她脸色有些苍白,说出来的话却透着笃定。

“遇见卓萱,或许是个意外。可后面,姓乔的家伙劫持我们,就不是意外了。”

喻城衍眸色往深处沉,坠入深渊。

他并不清楚,那位叫做“乔爷”的,是卓萱的什么人。

但卓萱在国外那几年,确实不干净。

“真是冤家路窄。”

骆优一想到在露天温泉池看到卓萱那一幕,就觉得有点恶心,扭头看向喻城衍。

“你以前究竟是什么审美啊,连卓萱那样的女人都看得上,真该去洗洗眼睛。”

她轻哼一声,来自亲战友的怒怼,“幸亏你没娶她,不然这个时候你这头上,肯定已经戴了不知道几顶绿帽了,连起来那就是一片绿绿的呼伦贝尔大草原,草泥马可以驰骋的那种。”

这一刀扎得狠,权夜骞听得十分舒服。

傅彧已经忍不住嗤嗤笑了起来。

“卓萱”二字已经成了喻城衍脊梁骨上的耻辱,是他的黑历史。

便是他早已将那个女人从自己的心上剜去,也留下了一道疤。

由得人骂,尽是活该。

自己做下的孽,又怪得了谁呢?

苏睿的关注点不在卓萱身上,听着南浔说的话,他眼底掀起一丝涟漪,问,“姓乔的为什么劫持你们,就因为你们撞见了他做那种事?他就要杀你们灭口?”
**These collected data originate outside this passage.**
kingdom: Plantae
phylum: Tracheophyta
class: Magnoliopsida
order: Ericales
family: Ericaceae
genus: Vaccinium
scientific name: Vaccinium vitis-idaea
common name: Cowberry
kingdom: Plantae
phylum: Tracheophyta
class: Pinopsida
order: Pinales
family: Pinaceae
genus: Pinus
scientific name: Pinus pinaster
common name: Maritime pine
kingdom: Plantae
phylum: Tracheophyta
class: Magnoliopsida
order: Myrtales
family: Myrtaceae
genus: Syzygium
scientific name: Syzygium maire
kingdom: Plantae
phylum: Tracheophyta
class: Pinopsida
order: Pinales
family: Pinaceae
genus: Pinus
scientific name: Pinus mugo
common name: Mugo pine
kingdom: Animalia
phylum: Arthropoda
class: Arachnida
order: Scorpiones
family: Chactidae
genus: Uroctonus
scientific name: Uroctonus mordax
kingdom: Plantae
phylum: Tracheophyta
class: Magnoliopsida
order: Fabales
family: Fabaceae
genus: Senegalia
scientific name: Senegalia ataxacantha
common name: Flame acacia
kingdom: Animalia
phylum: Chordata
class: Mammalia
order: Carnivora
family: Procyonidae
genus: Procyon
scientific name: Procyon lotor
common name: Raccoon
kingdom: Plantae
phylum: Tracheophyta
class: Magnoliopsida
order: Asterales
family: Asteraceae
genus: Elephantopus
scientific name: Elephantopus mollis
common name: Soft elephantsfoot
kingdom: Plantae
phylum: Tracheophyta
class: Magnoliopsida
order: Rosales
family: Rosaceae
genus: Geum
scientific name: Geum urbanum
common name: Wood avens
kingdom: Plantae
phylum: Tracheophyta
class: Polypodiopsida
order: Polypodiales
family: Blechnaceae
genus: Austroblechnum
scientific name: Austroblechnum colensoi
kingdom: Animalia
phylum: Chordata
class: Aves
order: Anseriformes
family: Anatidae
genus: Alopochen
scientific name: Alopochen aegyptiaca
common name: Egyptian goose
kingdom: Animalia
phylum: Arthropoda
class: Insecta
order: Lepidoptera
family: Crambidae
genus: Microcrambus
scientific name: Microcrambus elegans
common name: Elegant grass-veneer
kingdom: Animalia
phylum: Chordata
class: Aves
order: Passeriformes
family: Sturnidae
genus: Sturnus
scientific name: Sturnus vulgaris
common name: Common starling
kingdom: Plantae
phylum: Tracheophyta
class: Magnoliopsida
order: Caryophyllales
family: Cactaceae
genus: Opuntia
骆优拧眉,“是啊,我都没想通到底是怎么一回事。卓萱看到我们,慌的一比,估摸着是怕我们跟老喻告密,让姓乔的手下把我们抓起来。然后我们就跟他们打了起来,本来以为也就是一起恼羞成怒后的打架斗殴事件,我都没下狠手,结果突然就被冷家伙抵住了脑袋。”

那人光天化日之下就敢对人行凶,手里还有抢,就说明不是一般人。

穷凶极恶,不外如是。

苏睿朝权夜骞看过去,“道上有这么一号人,你不知道?”

权夜骞凝眸,“还真不知道,从来没听过有什么络腮胡,难道是刚冒出头的?”

他朝傅彧看过去,“你呢,有印象吗?”

傅彧也摇了摇头,又道:“我去查过了,目前并没有什么进展,也有可能,是外籍人员。”

外籍……

南浔眸色幽凉,眼前晃过那个男人的一双眼睛,不由打了个冷战。

喻城衍一双眼睛自始至终盯在南浔身上,对她这一动作快速地捕捉到了,瞳孔一缩。

“小浔,怎么了?哪里不舒服?”

他面容紧张,走过去将被子给她往上拽了拽,瞧着她苍白的脸色和疲惫的倦容,心疼不已。

“好了,都别问了,让她休息休息吧。”

喻城衍扶着南浔躺下。

许是精神太过疲惫,南浔没有拒绝喻城衍的动作,就着他的手躺下。

而后道:“你们都出去吧,我想一个人待一会儿。”

说完,就闭上了眼睛。

这一次死里逃生,说不后怕是假的。

众人都不问了,从病房退了出去。

相比南浔,骆优则是精神得很,像是什么事情都没有在她身上发生一样。

权夜骞将她好一通打量,“你怎么样?用不用休息一下?”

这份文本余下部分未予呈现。